- _WHAT TO PRODUCE_: Can you copy every line below word for word, leaving out the pictures?

- _RECORDS FOR THE TASK_:
----------------------------------------
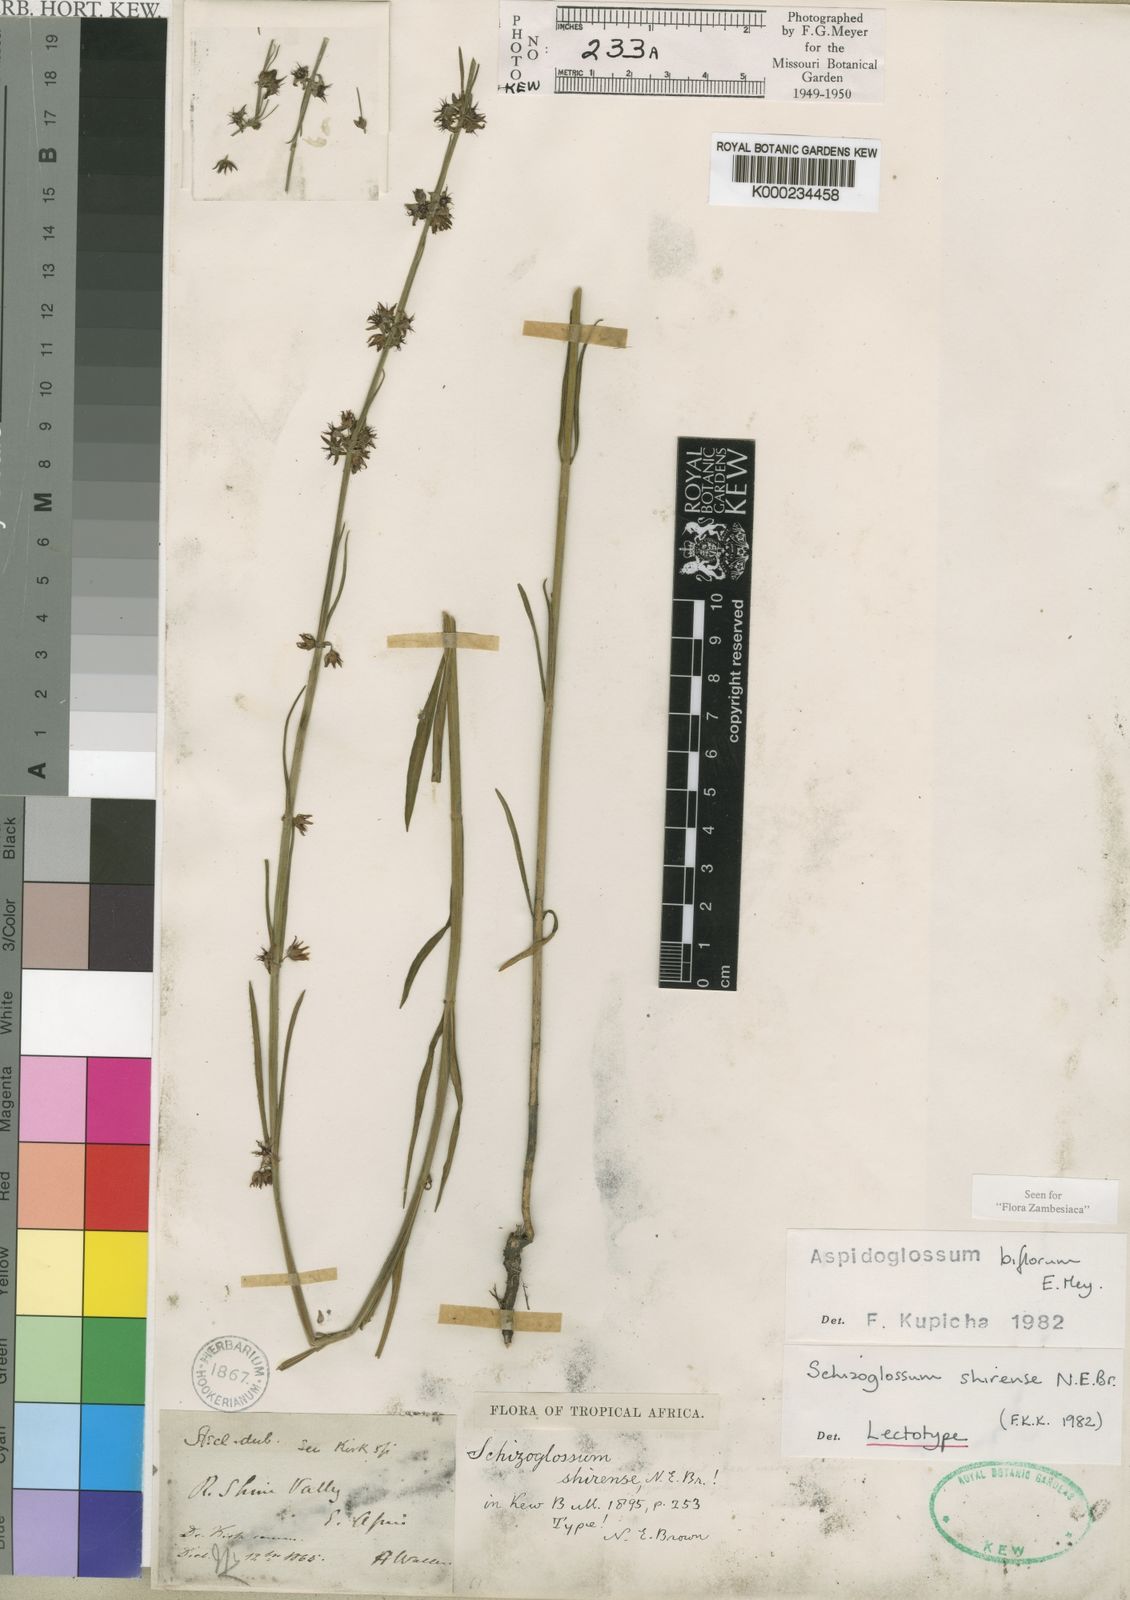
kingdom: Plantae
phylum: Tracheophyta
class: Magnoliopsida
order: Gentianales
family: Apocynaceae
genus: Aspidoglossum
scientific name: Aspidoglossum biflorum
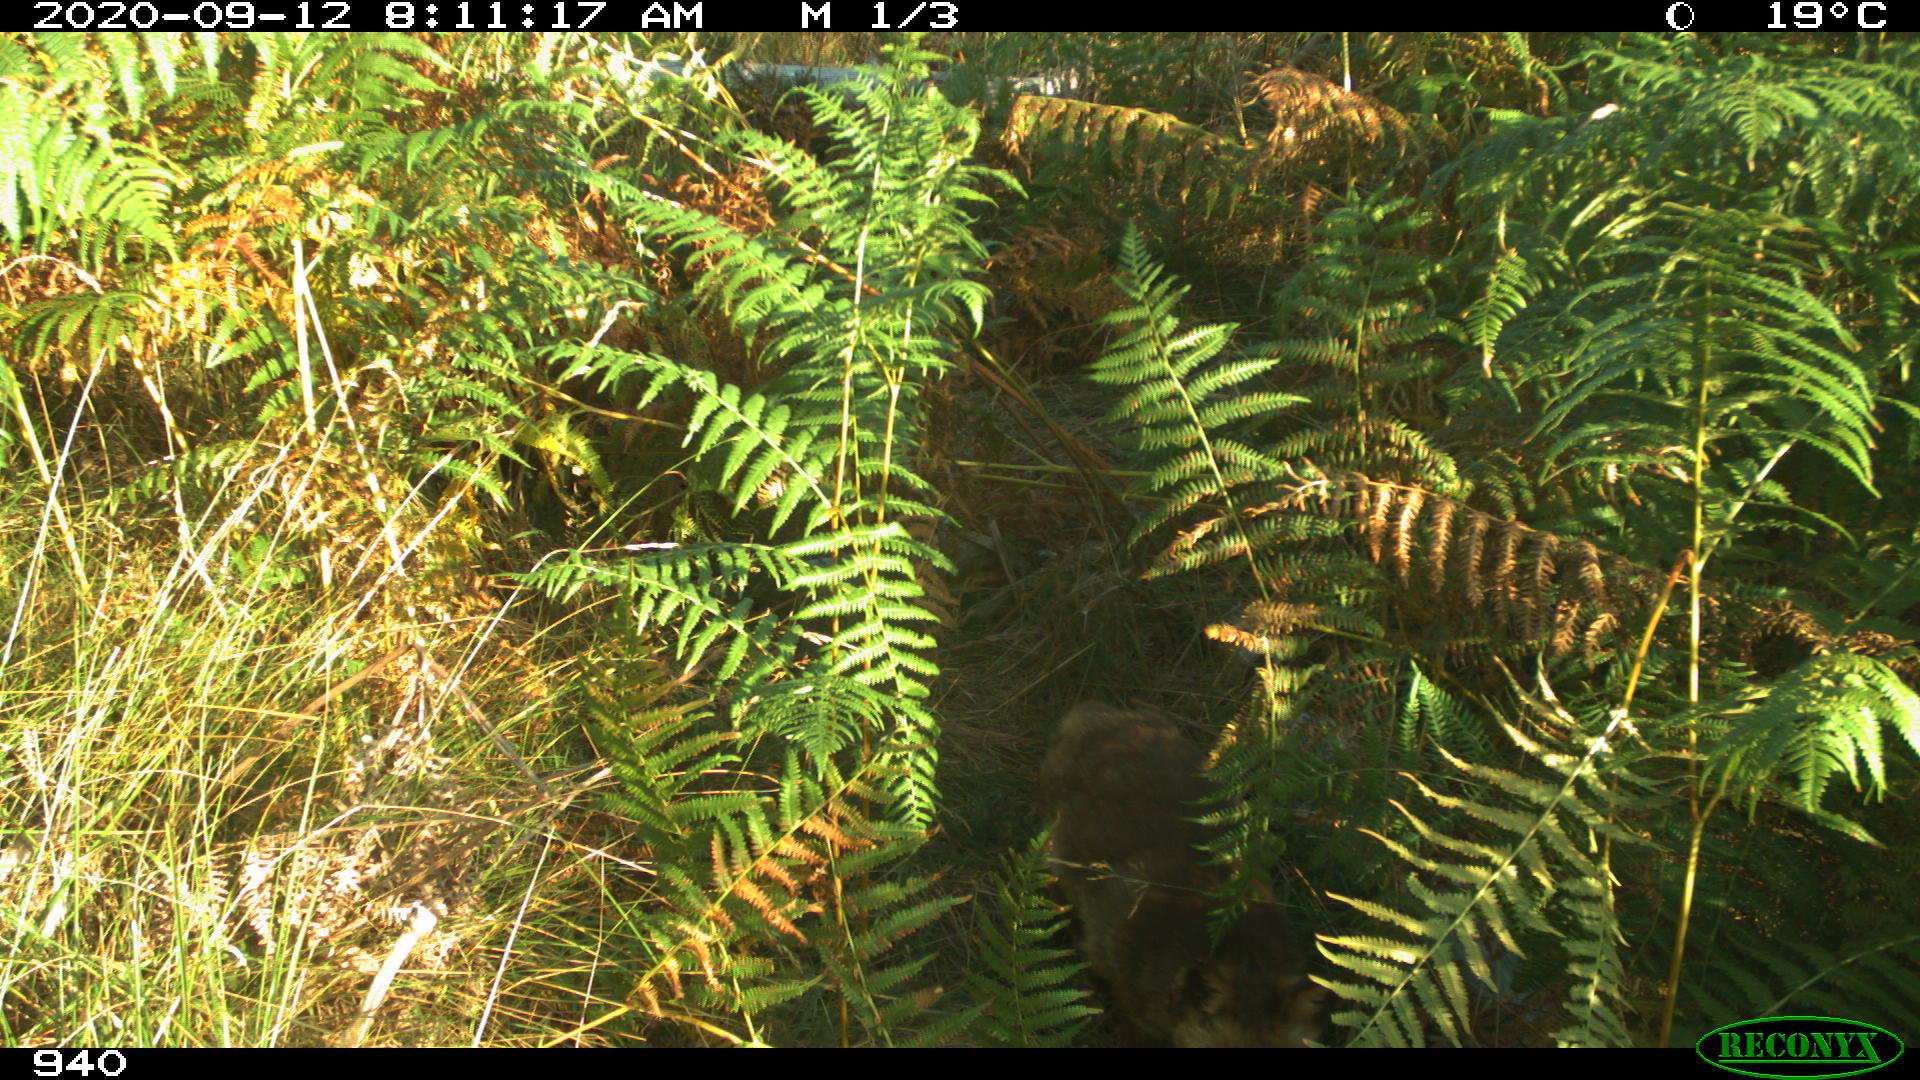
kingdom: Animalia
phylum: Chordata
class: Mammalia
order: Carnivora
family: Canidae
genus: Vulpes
----------------------------------------
- _ANSWER IN FULL_:
kingdom: Plantae
phylum: Tracheophyta
class: Magnoliopsida
order: Gentianales
family: Apocynaceae
genus: Aspidoglossum
scientific name: Aspidoglossum biflorum
kingdom: Animalia
phylum: Chordata
class: Mammalia
order: Carnivora
family: Canidae
genus: Vulpes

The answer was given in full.